> **SOURCE EXTRACT**:
□ □ □

Special Feature

By the Numbers: Time’s Person of the Year

Pope Francis is Time’s Person of the Year for 2013. How many other non-Americans have been honored?

Pope Francis I, Time Magazine's 2013 "Person of the Year"

Takeaways


Time Magazine announced that Pope Francis I, who was elected in March to succeed Pope Benedict XVI, is its “Person of the Year” for 2013. This is the 87th year that the American magazine has honored a person — or, in some years, a group or a thing — as the year’s biggest newsmaker.

Here is a breakdown of the honorees of Time’s “Person of the Year” since 1927:

Time’s year-end issue typically honors an individual as its “Person of the Year,” identifying one person who can reasonably be said to be the year’s biggest newsmaker.

In 1982 and again in 1988, it departed quite radically from this convention. In 1982, it chose “the computer” as its “Machine of the Year.” This was the time of the Commodore 64, the Apple II and MS-DOS. Windows and the Mac were still a few years away, and personal computers had not yet become a fixture in every home and office, but the transition had begun.

In 1988, Time chose “the endangered earth” as its “Planet of the Year.” The issue highlighted the concerns of a young U.S. Senator from Tennessee (Al Gore would win the Nobel Peace Prize for his environmental advocacy in 2007), warned of threats to biodiversity and the ozone layer, and noted that “greenhouse gases could create a climatic calamity.”

□ □ □

> **RAW RECORDS**:
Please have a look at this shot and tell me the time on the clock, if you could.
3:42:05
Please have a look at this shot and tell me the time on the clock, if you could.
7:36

□ □ □

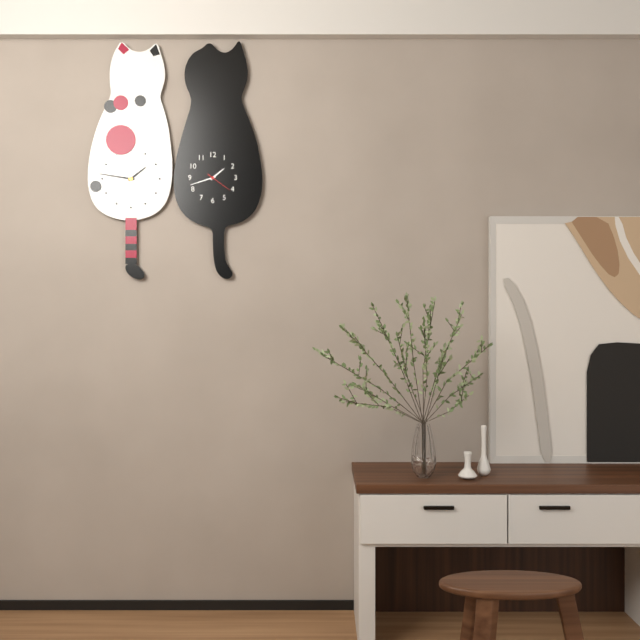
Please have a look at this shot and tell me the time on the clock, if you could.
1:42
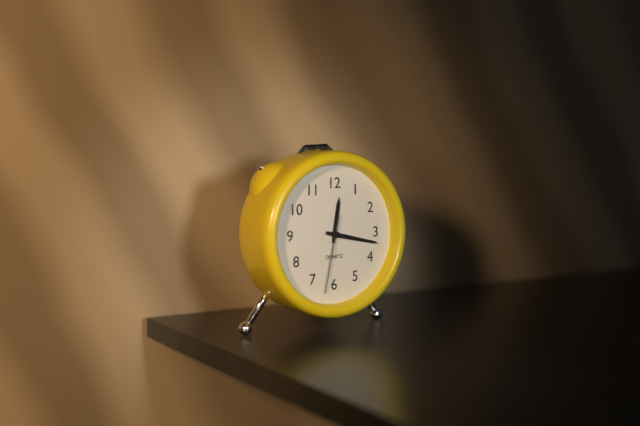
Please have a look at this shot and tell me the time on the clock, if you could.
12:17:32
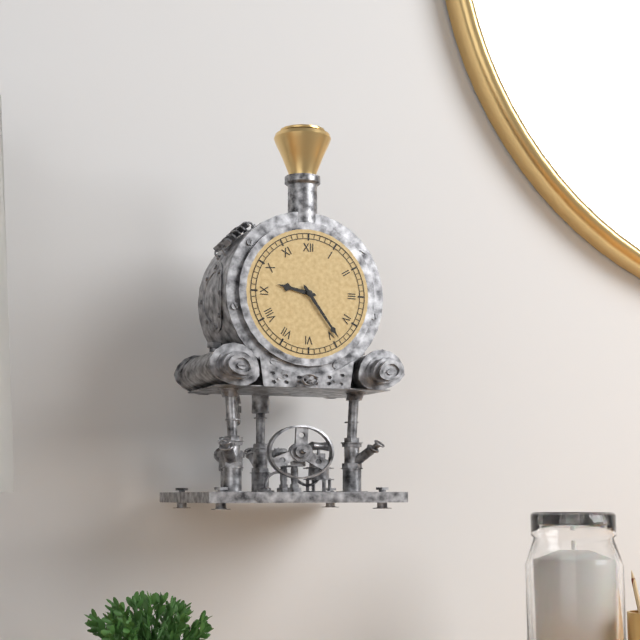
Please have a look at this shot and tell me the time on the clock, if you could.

□ □ □

> **REQUESTS**:
1 - Summarize the Person of the Year article in two sentences.
2 - Render this sentence from the Person of the Year article in French: "This was the time of the Commodore 64, the Apple II and MS-DOS."
3 - Decide whether each statement agrees with the Person of the Year article, answering yes or no and quoting the deciding words: (a) Time chose the computer as its "Machine of the Year" in 1988. (b) Pope Francis was elected in March to succeed Pope Benedict XVI. (c) Windows and the Mac were already available in 1982.

> **WORKED SOLUTIONS**:
1 - Time Magazine named Pope Francis I, who was elected in March to succeed Pope Benedict XVI, its "Person of the Year" for 2013, the 87th year it has honored the year's biggest newsmaker. Although the magazine typically honors an individual, it departed from this convention in 1982 by choosing "the computer" as its "Machine of the Year" and in 1988 by choosing "the endangered earth" as its "Planet of the Year."

2 - C'était l'époque du Commodore 64, de l'Apple II et de MS-DOS.

3 -
(a) No: "In 1982, it chose “the computer” as its “Machine of the Year.”"
(b) Yes: "who was elected in March to succeed Pope Benedict XVI"
(c) No: "Windows and the Mac were still a few years away"